I walked away to find Miller. Ari wasn’t supposed to be at the show until we started performing, so I couldn’t even fucking ask her what was going on. That wasn’t something I could do through a text message.
“You ready to go?” Miller asked when I finally found him outside.
“Yeah.”
“You look completely fucked-up. Are you even going to be able to play?” He sounded furious.
“Bro, lay off. I can fucking play this set blindfolded, high as a kite.”
Miller shook his head. “Well, you can’t sing with this in your mouth.” He took the cigarette from me and stubbed it out under his foot. “And if you don’t get your head out of your ass about the shit Vin said, then I’m going to fucking cancel tonight.”
“You can’t fucking cancel!”
“I can do whatever the fuck I want! I book the shows. I write the songs. I keep your dumbasses in line. You have feelings for Aribel. She’s fucking knocked some humanity into you. Don’t let Vin convince you that’s a bad thing. That would make you even more of a fucking idiot than you already are, and I don’t want to see what that would do to my best friend.”
“I think she’s seeing someone else,” I confided.
“Fuck. You sure? You talked to her about this?”
“Nah, man.”
Miller glared at me. “You fuck this up for no good reason, and you’ll regret it. Play our set, and then talk to your fucking girl.”
Chapter 26: Aribel
I was running late. Gah! I hated being late to anything. I’d barely even seen Grant this week since I’d been back in town. Now, I was showing up late to the last ContraBand show of the semester. Sure, I would get to see him perform again in a week, but this felt different.

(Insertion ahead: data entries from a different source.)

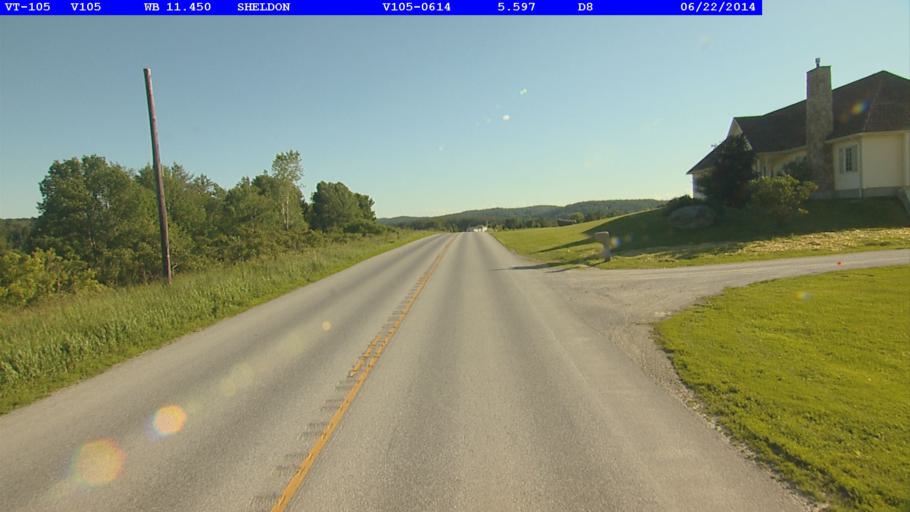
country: US
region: Vermont
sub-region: Franklin County
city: Enosburg Falls
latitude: 44.9053
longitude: -72.9255
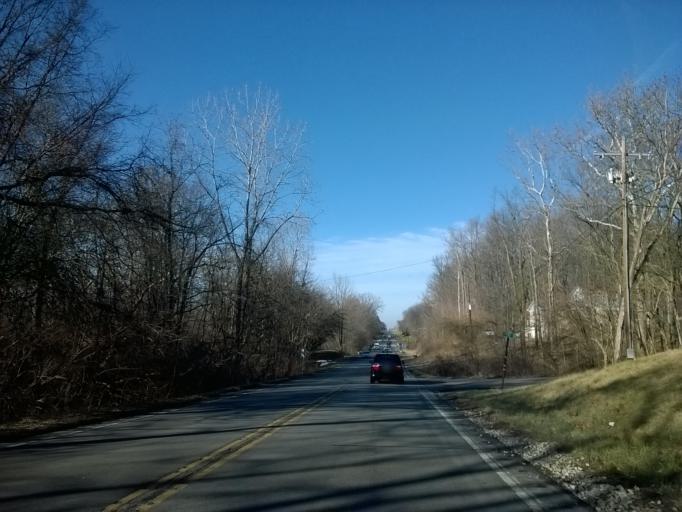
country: US
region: Indiana
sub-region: Boone County
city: Zionsville
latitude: 39.9693
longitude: -86.2506
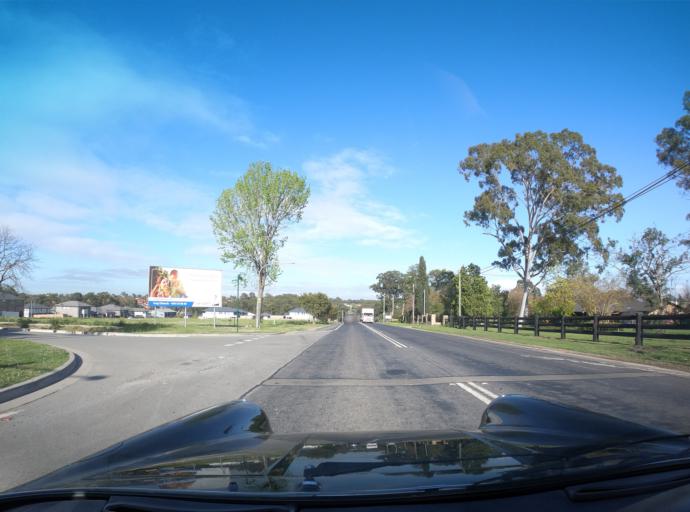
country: AU
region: New South Wales
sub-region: The Hills Shire
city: Beaumont Hills
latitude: -33.6868
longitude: 150.9474
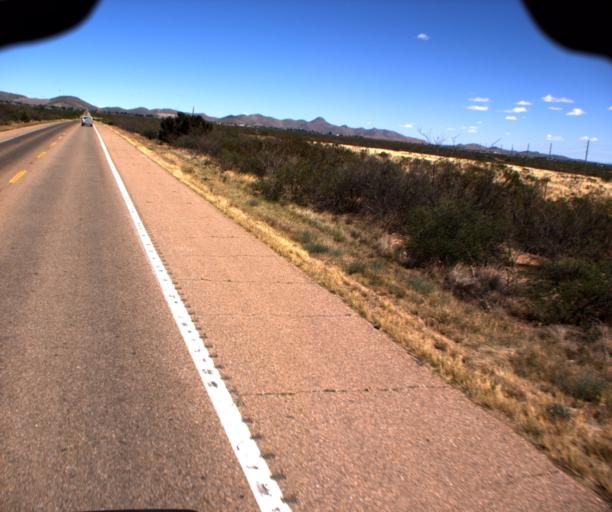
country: US
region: Arizona
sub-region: Cochise County
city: Naco
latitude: 31.3806
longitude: -109.9601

Cheyenne, Shelby, and Gabi had left for the show an hour ago, but I’d had to finish my calculus assignment that was due on Monday, so I could spend all day tomorrow studying for chemistry. I was clearly a shit girlfriend.

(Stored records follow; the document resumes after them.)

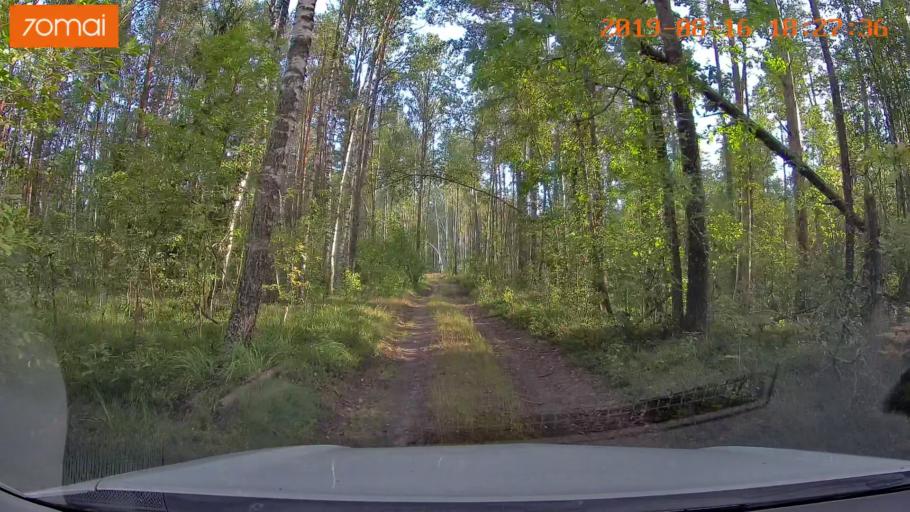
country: BY
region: Mogilev
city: Asipovichy
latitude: 53.2014
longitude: 28.6394
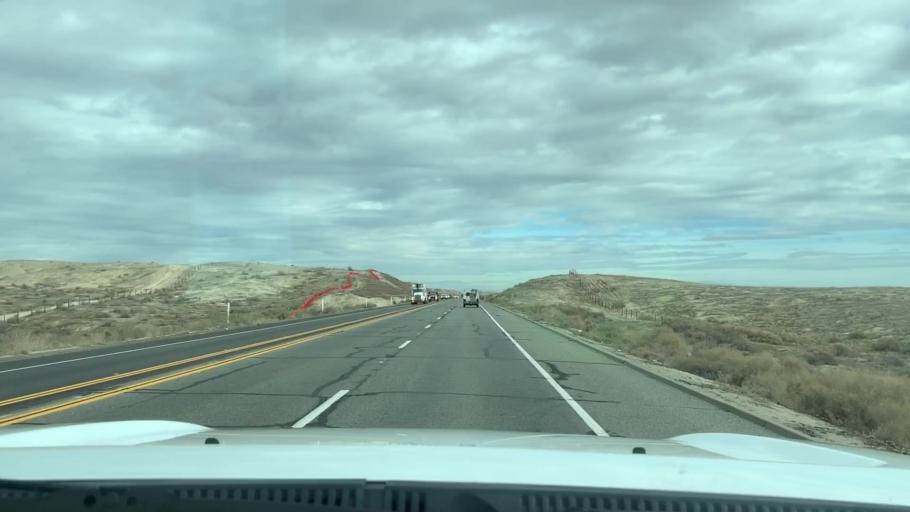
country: US
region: California
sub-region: Kern County
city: Ford City
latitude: 35.2476
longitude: -119.3443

Grant’s dog tags clattered around my neck as I jogged across the parking lot and into The Ivy League. Just by catching a few chords, I knew that they were already on the third or fourth song. I eased my way through the crowd, using Cheyenne’s bright red hair as a guide.
“Sorry,” I said when I finally reached her.
“You missed ‘Hemorrhage,’” she shouted over the cheers.
I shrugged apologetically. “But at least the homework is done.”
“You’re insane.”
Like Cheyenne is one to talk.
I turned my attention away from my friends. There were more important things to look at. When I glanced up at Grant, he was staring right at me. His gaze burned through me like a firecracker igniting every inch of my body. I flushed at the intensity, but I didn’t dare look away. There was something in his posture, in his stare, that was stripping me bare.
Being without him for a week had been a bit like suffocating. Going home to see my family had made me realize that I’d been living in a bubble. I loved my parents and my brother, Aaron, but the world was more than the kind of job I had, the kind of car I drove, and how big my house was. I’d felt stuffy and restricted in the world I’d always felt most comfortable in.
Maybe I wasn’t part of Grant’s world—a world run by how high someone could get on the next adrenaline rush—but I wasn’t part of mine either. I’d never thought I’d be comfortable in a middle ground, not that I’d ever even given myself an option.
Grant ended the set, and then without a backward glance, he stormed offstage with his guitar still slung over his shoulder. Odd. He was never careless with equipment and certainly not his baby.
“What’s up with him?” Shelby asked. “He didn’t seem into that at all.”
“What?”
He’d seemed into me, but now that I was thinking about it, Grant hadn’t been invested in the crowd like he normally was.